How women build credibility and influence

Women still often feel the need to prove themselves in cannabis. Every time a woman structures a deal thoughtfully, masters compliance, or builds a sustainable operation, she makes it easier for the next woman to do the same. According to Johnson, three key principles matter:

  • Know compliance deeply. Cannabis is not just culture. It is also contracts, capital, and regulation. In this industry, compliance is strategy.
  • Gain operational fluency. Spend time in cultivation rooms, on retail floors, in inventory audits, and in financial reviews. This industry rewards ecosystem understanding.
  • Protect your equity. Structure deals carefully. Seek strong counsel. Ownership determines long-term impact.

The next frontier is power, policy, and staying power

When Johnson talks about the future, she doesn’t start with market share or valuations.
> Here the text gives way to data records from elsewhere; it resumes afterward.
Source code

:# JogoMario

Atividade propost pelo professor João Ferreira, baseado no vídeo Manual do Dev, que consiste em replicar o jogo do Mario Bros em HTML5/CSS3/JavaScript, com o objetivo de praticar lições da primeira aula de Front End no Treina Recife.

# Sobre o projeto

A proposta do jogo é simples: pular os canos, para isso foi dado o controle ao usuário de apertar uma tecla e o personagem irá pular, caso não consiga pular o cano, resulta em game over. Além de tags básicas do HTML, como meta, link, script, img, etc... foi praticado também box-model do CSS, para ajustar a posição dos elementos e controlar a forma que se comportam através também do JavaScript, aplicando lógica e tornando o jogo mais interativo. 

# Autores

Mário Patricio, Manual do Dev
She starts with space.

She imagines a dedicated gathering. Not another trade show floor or rushed networking reception, but a cannabis women’s retreat. A place where operators, cultivators, founders, and executives can step away from the daily grind and have honest conversations about what leadership truly requires.

“We need a cannabis women’s retreat to share knowledge, focus on wellness, and build strategy together,” she said. “An environment where women can talk candidly about capital, leadership, burnout, and growth while reconnecting with the plant in a grounded, responsible way.”

That vision is about more than community. It’s about sustainability. An industry as complex as cannabis demands leaders who are not only ambitious but also supported. And the work does not stop at retreats or roundtables. The next frontier is policy. We need more women shaping regulatory frameworks, influencing compliance strategy, and guiding legislative evolution.

The history of the cannabis industry is still being written in real time, and the person who holds the pen matters.


Jane Sandelman Cannatrol

Jane Sandelman is co-founder and chief executive officer of VT Dry & Cure Technologies, the makers of Cannatrol, which provides technology that improves post-harvest processing while boosting efficiency and product quality for operators worldwide. A veteran corporate marketer and entrepreneur, Jane led Cannatrol to triple-digit growth in 2023. Her background in consumer-packaged-goods product development and marketing includes senior management roles with multinational firms Reckitt Benckiser, Block Drug, and The Mennen Company. She also served as director of consumer insights for market research company IRI Worldwide and led the Pfizer Consumer Healthcare product team.